Expanded Tenant Protections

Jane Kim has a long record of standing up for the rights of renters, including authoring tough new protections for tenants to prevent greed-incentivized evictions. Between 2004 and 2014 the City lost 5,470 rent-controlled apartments due to a variety of no-fault evictions allowed by state law. In 2015 Jane authored Eviction Protection 2.0 that changed the Rent Ordinance to bar rent increases or evictions based solely on the addition of roommates. It requires landlords to set the new base rents in effect at the time of an owner-move-in eviction, provides tenants with an opportunity to cure minor violations before an eviction may be pursued against them, and requires landlords to provide information to tenants in multiple languages regarding the availability of resources and information.

That’s why Jane won the endorsement of every major tenants’ rights group in San Francisco, including the Affordable Housing Alliance and San Francisco Tenants Union. In Sacramento, Jane will fight to reform the Ellis Act, which has enabled thousands of evictions in San Francisco, and to improve the Costa-Hawkins Rental Housing Act, which limits expansion of rent control. Jane has a record of fighting for tenants and she will keep up that fight in the State Capitol.

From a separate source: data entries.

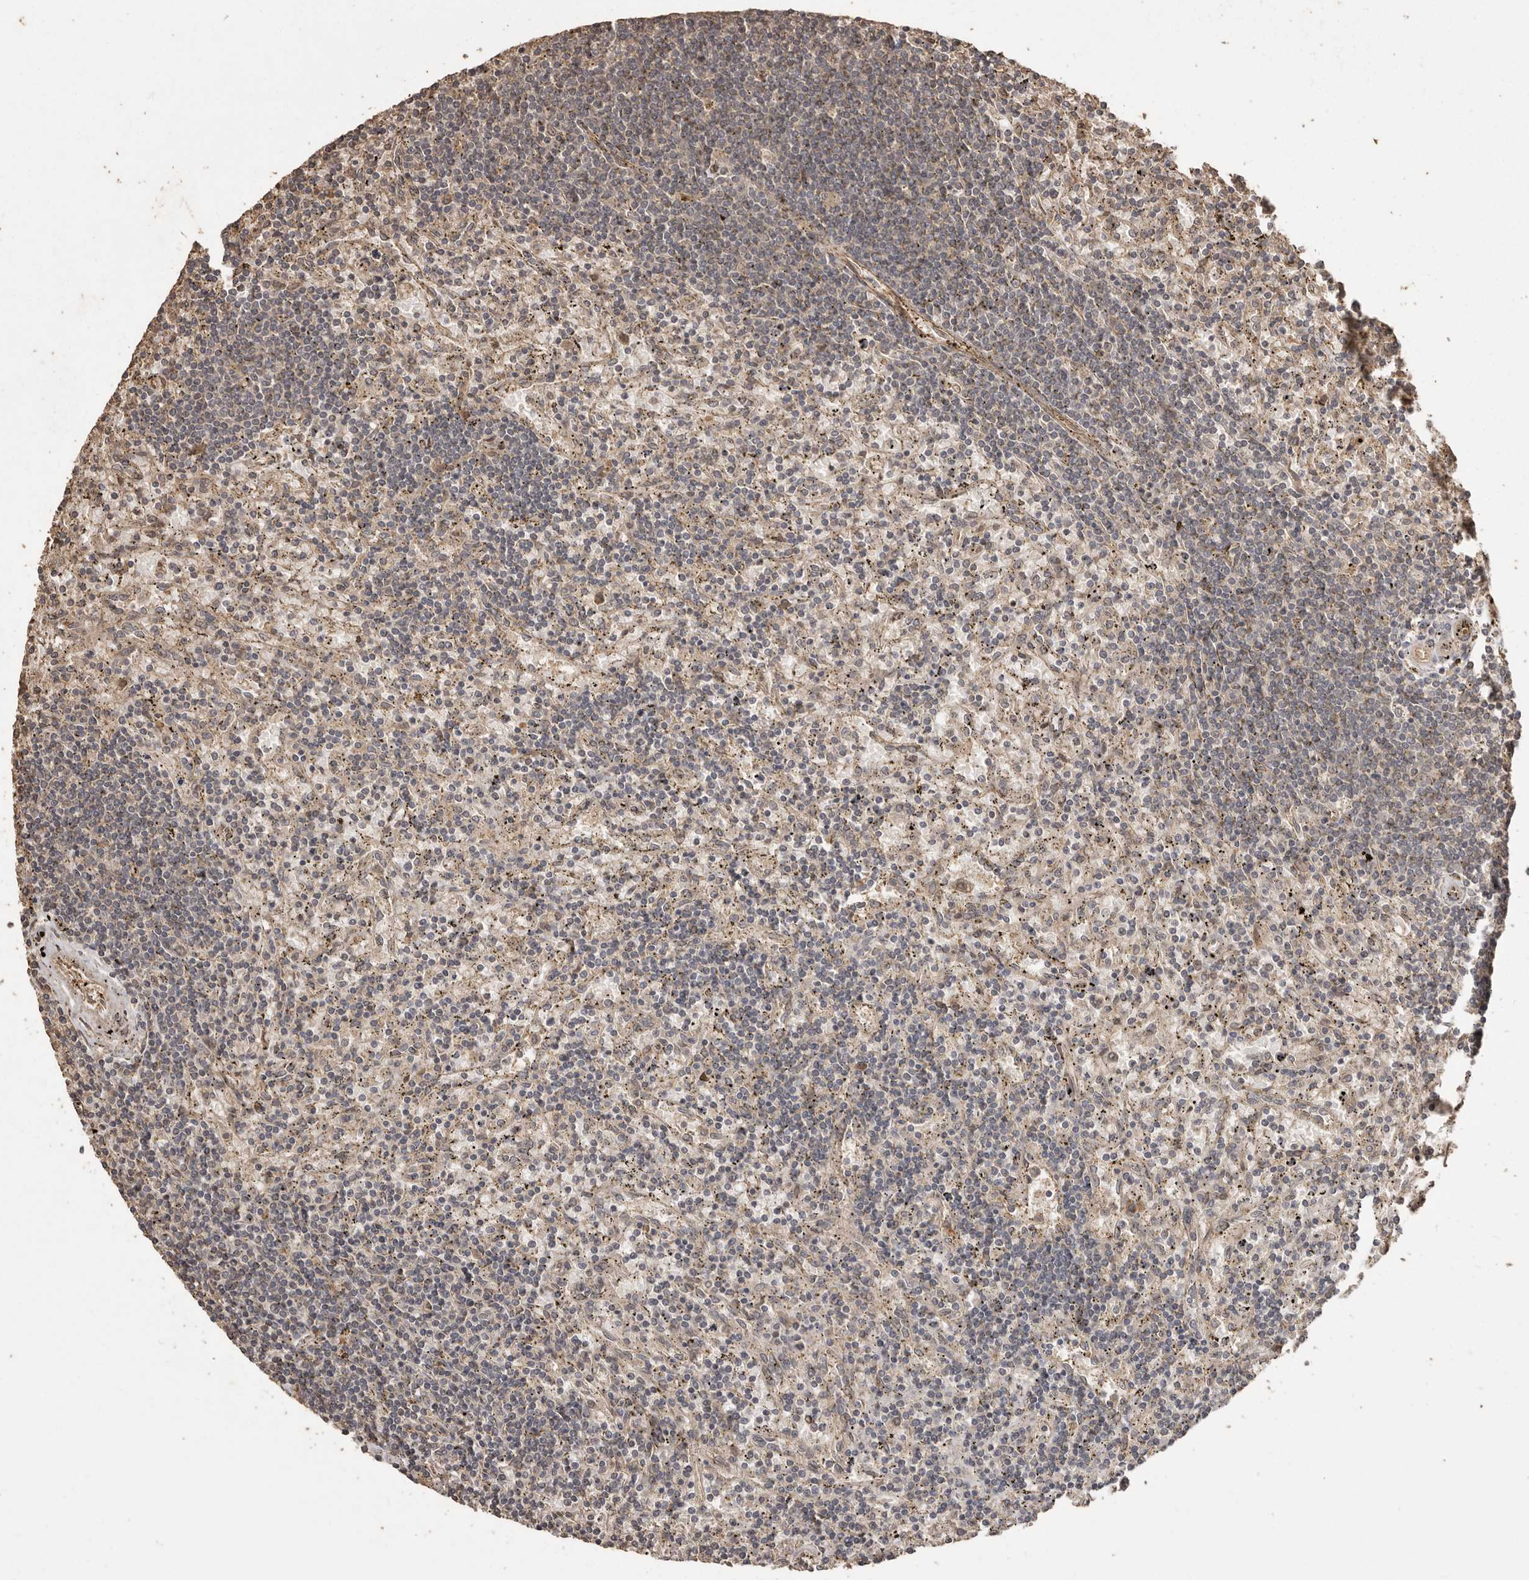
{"staining": {"intensity": "negative", "quantity": "none", "location": "none"}, "tissue": "lymphoma", "cell_type": "Tumor cells", "image_type": "cancer", "snomed": [{"axis": "morphology", "description": "Malignant lymphoma, non-Hodgkin's type, Low grade"}, {"axis": "topography", "description": "Spleen"}], "caption": "This photomicrograph is of lymphoma stained with immunohistochemistry (IHC) to label a protein in brown with the nuclei are counter-stained blue. There is no expression in tumor cells.", "gene": "NUP43", "patient": {"sex": "male", "age": 76}}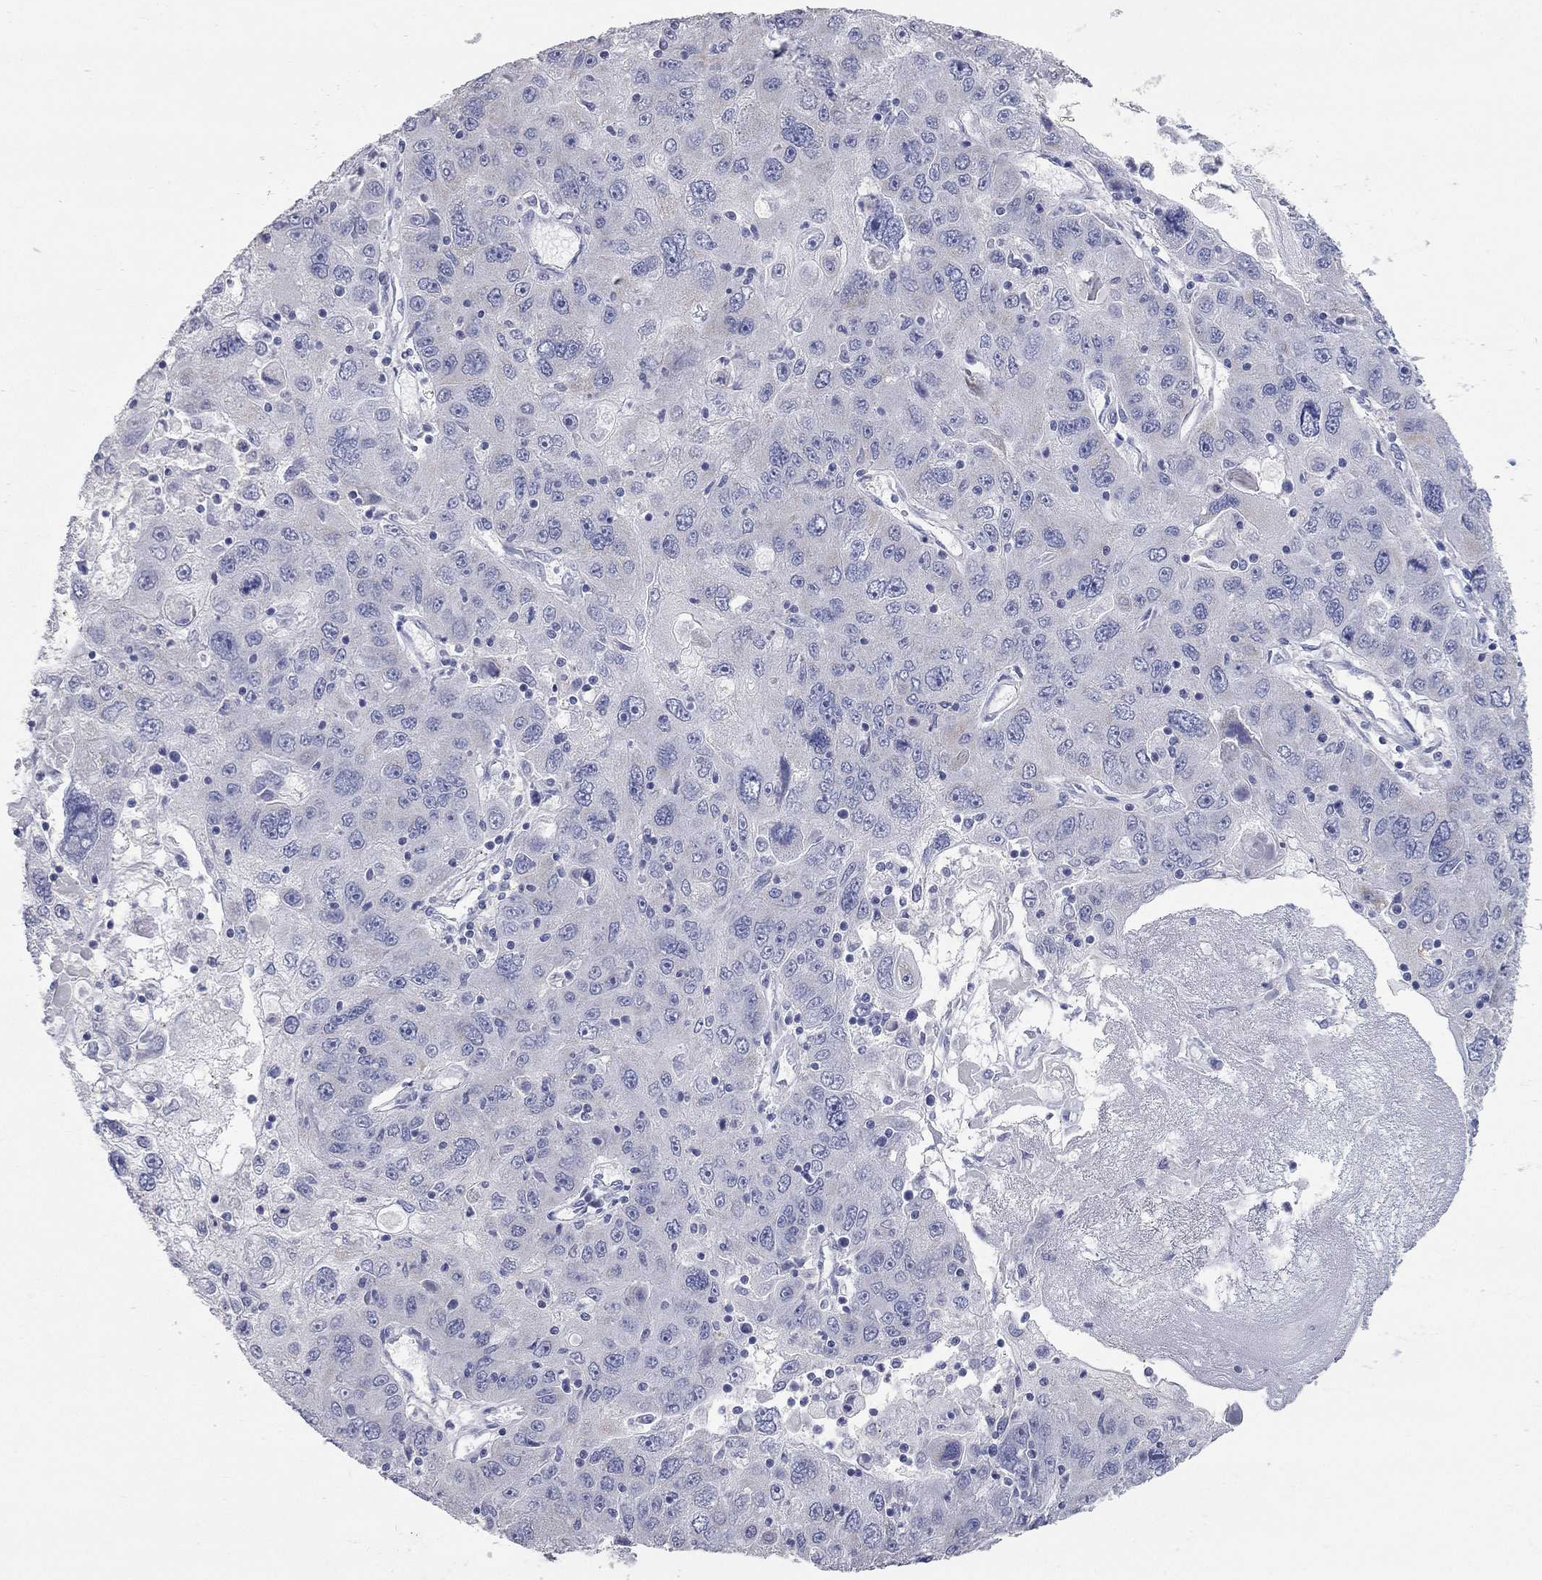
{"staining": {"intensity": "negative", "quantity": "none", "location": "none"}, "tissue": "stomach cancer", "cell_type": "Tumor cells", "image_type": "cancer", "snomed": [{"axis": "morphology", "description": "Adenocarcinoma, NOS"}, {"axis": "topography", "description": "Stomach"}], "caption": "High magnification brightfield microscopy of stomach cancer (adenocarcinoma) stained with DAB (brown) and counterstained with hematoxylin (blue): tumor cells show no significant expression.", "gene": "CFAP161", "patient": {"sex": "male", "age": 56}}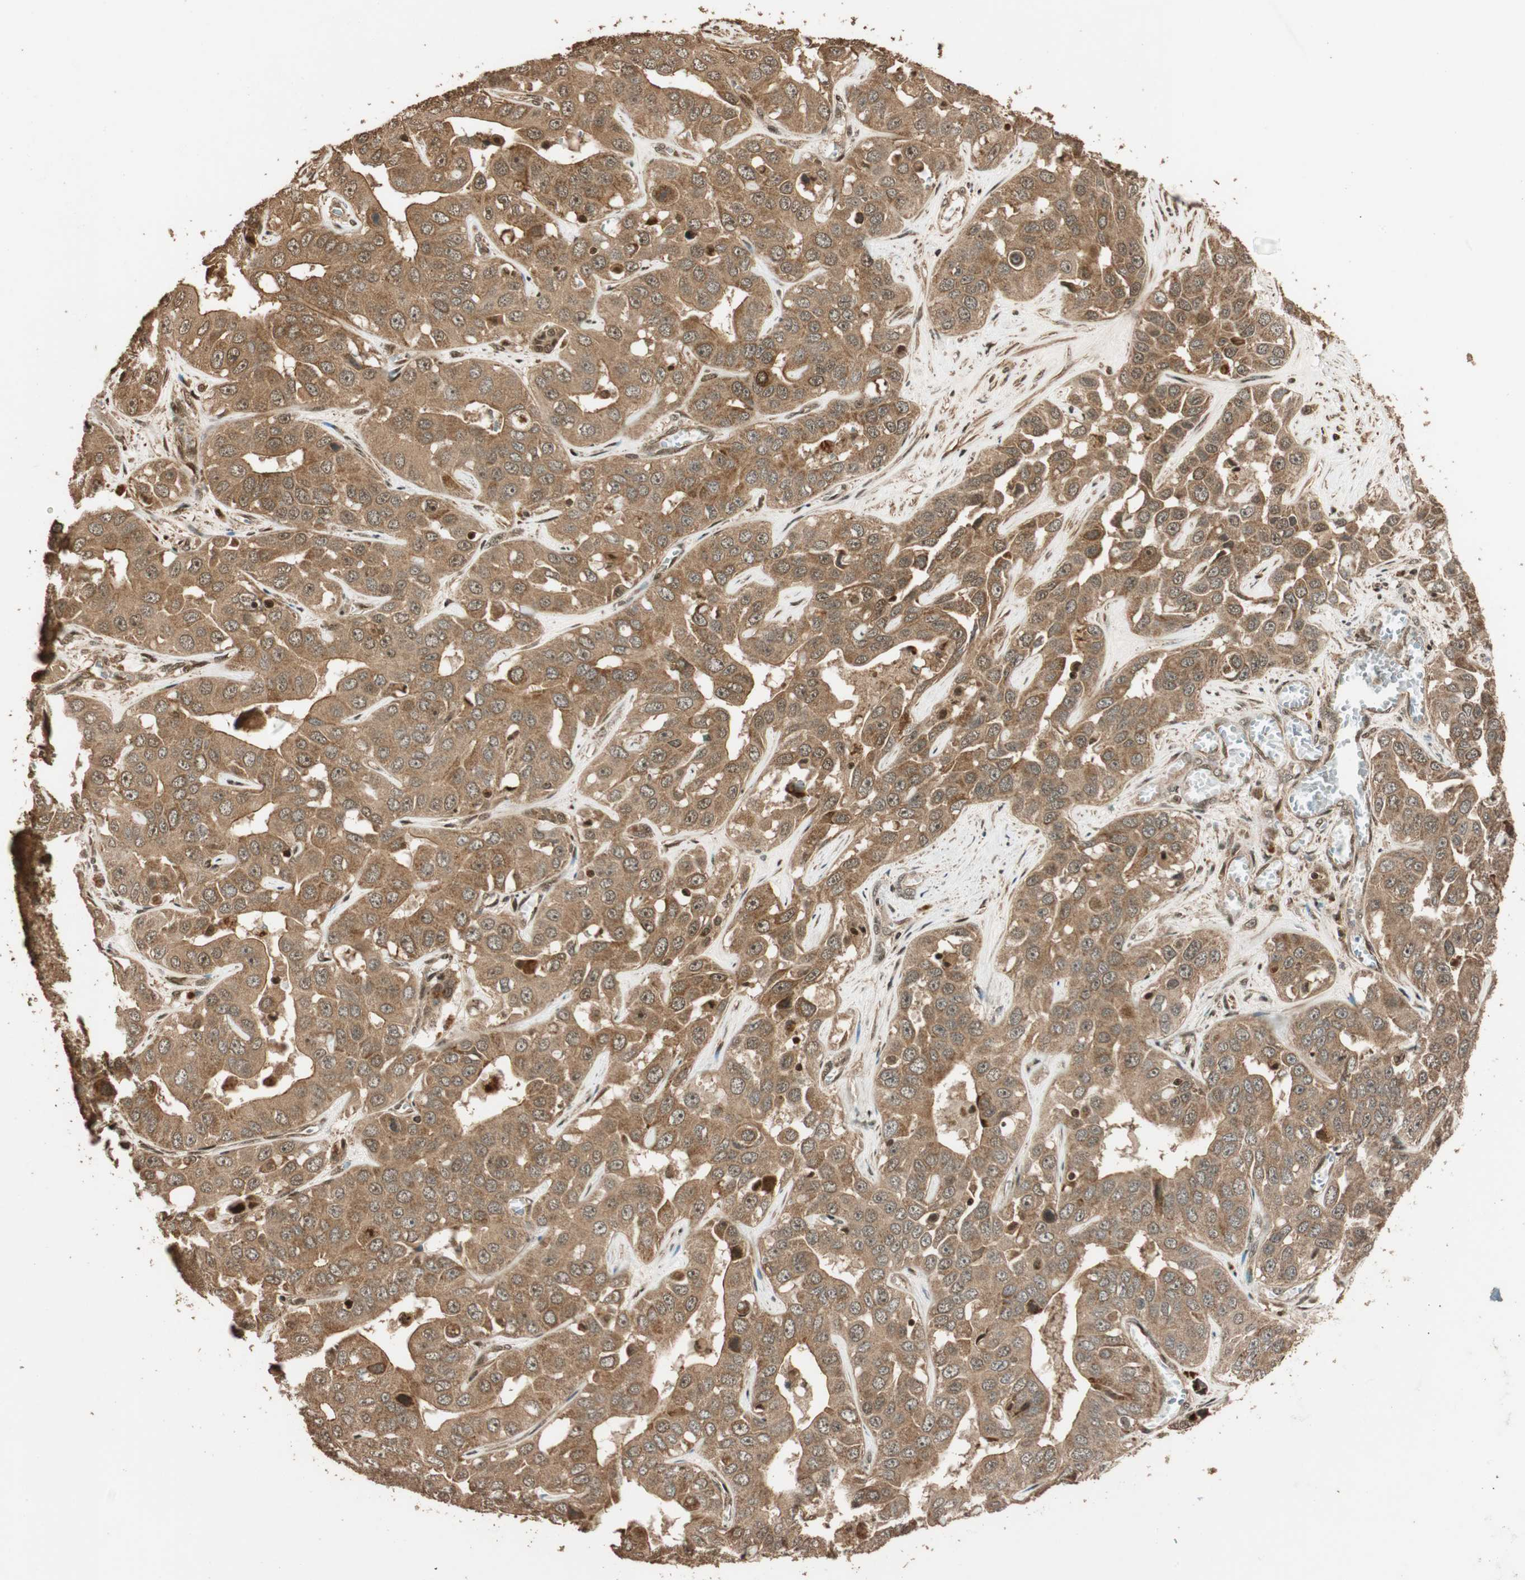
{"staining": {"intensity": "moderate", "quantity": ">75%", "location": "cytoplasmic/membranous"}, "tissue": "liver cancer", "cell_type": "Tumor cells", "image_type": "cancer", "snomed": [{"axis": "morphology", "description": "Cholangiocarcinoma"}, {"axis": "topography", "description": "Liver"}], "caption": "A brown stain labels moderate cytoplasmic/membranous positivity of a protein in human liver cancer (cholangiocarcinoma) tumor cells.", "gene": "ALKBH5", "patient": {"sex": "female", "age": 52}}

Jane believes in a compassionate response to the problem of homelessness and she understands that San Francisco can’t tackle this statewide and national problem alone. We don’t have enough beds to accommodate every person who is homeless and there are barriers that prevent many from accessing the ones we have. Whether it’s because someone suffers from an addiction or mental illness, feel unsafe in shelters, or they don’t want to be separated from loved ones, Jane supports taking steps to break down those barriers and she supports innovative approaches to create more shelter capacity.

Modular micro housing units have been proposed as a possible low-cost solution, and one developer has offered to rent these units for as little as $1,000 per month. That’s far cheaper than traditional housing. Jane has authored legislation to convene a working group composed of affordable housing developers, homelessness experts, and labor organizations tasked with crafting a blueprint to begin construction on a modular housing pilot program within the next three months. If low-cost solutions are possible, Jane will push to explore those options immediately.

Jane supports working with neighborhoods to expand the use of navigation centers which provide food, shelter, shower and bathroom facilities, laundry facilities, and counseling services all in one location. Sweeps of tent encampments have not solved the problem of homelessness, it only moves it to another location, usually just a few blocks away. Jane is a longtime supporter of supportive housing, drawing down state funds to expand mental health services, and addressing the root causes of homelessness which are lack of addiction treatment, jobs, and affordable housing.